- Exercise description: When a line in the records contains the string "hardback", copy that line.

- Data to process:

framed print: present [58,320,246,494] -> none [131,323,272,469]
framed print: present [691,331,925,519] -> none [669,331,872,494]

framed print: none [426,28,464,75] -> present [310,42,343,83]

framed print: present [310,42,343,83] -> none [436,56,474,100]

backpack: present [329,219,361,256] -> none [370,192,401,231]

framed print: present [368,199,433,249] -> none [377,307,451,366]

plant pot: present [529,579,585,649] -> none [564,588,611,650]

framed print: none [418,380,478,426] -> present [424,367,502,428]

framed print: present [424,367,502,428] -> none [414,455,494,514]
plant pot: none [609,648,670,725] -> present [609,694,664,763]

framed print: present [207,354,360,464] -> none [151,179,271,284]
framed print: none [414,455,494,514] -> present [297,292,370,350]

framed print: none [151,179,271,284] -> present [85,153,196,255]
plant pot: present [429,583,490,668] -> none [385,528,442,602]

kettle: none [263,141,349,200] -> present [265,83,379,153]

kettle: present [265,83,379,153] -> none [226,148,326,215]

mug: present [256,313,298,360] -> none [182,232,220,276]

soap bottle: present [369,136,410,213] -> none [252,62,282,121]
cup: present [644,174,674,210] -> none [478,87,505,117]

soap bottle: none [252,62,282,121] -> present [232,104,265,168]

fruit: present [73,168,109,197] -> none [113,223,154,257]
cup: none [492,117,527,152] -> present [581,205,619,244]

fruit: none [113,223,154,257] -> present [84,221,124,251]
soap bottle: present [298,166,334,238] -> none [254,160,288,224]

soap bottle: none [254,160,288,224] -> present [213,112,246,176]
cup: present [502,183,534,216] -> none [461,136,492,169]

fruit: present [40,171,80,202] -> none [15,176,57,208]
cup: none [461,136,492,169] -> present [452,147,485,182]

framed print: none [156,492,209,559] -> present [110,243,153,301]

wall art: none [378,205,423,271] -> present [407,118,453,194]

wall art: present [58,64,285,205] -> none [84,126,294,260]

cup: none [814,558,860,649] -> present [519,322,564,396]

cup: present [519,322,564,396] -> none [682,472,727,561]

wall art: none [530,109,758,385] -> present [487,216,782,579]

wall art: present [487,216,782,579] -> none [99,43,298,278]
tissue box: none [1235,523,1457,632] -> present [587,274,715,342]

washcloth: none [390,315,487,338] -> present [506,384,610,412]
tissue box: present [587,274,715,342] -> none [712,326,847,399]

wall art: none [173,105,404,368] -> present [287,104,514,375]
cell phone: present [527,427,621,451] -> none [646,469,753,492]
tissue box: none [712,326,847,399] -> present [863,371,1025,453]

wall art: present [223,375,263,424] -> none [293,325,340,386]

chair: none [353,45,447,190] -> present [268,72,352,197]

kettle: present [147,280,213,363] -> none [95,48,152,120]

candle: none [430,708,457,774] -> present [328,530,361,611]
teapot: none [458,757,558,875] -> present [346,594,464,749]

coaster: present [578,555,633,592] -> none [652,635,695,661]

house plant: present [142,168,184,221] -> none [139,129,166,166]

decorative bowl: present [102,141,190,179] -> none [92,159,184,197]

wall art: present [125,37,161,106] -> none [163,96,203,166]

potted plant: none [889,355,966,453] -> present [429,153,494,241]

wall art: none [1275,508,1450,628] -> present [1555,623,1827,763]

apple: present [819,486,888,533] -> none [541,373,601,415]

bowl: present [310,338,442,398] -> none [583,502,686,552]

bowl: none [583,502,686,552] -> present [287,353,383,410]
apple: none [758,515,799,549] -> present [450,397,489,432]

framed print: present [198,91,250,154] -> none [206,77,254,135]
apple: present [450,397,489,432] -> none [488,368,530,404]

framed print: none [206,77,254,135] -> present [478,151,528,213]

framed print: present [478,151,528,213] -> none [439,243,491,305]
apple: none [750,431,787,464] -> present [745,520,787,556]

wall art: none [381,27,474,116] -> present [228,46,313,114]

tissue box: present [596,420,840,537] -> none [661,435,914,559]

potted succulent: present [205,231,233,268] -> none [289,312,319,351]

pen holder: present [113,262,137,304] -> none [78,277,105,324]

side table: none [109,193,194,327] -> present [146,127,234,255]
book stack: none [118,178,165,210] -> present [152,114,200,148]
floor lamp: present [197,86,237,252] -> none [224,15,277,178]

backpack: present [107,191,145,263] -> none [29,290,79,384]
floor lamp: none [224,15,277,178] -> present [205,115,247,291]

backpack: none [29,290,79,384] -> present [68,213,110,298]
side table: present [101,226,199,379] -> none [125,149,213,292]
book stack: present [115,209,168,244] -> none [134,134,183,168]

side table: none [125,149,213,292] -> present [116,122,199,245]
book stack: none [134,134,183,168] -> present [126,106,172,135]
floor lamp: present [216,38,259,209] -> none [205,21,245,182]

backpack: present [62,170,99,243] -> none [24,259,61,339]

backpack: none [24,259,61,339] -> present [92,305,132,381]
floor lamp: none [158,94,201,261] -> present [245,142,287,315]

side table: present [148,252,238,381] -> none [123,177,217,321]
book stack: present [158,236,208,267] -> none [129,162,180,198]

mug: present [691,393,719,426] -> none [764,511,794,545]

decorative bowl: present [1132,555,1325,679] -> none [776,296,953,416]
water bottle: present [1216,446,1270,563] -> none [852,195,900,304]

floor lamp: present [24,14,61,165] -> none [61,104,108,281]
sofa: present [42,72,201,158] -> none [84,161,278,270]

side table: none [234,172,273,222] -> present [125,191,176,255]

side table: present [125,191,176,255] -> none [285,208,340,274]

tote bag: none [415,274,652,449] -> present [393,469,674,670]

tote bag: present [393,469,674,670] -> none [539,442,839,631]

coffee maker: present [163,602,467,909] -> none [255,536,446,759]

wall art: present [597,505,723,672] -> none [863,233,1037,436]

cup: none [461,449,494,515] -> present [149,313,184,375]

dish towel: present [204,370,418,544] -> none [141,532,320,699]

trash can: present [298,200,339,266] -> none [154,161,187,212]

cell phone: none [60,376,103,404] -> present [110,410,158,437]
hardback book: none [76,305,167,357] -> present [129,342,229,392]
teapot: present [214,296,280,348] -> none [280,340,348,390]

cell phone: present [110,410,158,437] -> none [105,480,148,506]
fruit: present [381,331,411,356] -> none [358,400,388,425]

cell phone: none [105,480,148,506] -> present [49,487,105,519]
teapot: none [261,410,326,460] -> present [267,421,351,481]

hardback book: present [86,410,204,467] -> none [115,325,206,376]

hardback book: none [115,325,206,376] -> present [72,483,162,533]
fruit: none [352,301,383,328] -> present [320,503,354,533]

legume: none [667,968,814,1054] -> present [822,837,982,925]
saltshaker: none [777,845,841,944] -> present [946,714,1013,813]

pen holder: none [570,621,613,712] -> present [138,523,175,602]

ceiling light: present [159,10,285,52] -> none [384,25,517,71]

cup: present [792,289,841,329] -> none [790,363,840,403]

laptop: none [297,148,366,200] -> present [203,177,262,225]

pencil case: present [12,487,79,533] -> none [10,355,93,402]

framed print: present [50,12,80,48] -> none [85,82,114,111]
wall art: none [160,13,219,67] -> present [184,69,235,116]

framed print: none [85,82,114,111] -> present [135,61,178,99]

- Reply:
hardback book: none [76,305,167,357] -> present [129,342,229,392]
hardback book: present [86,410,204,467] -> none [115,325,206,376]
hardback book: none [115,325,206,376] -> present [72,483,162,533]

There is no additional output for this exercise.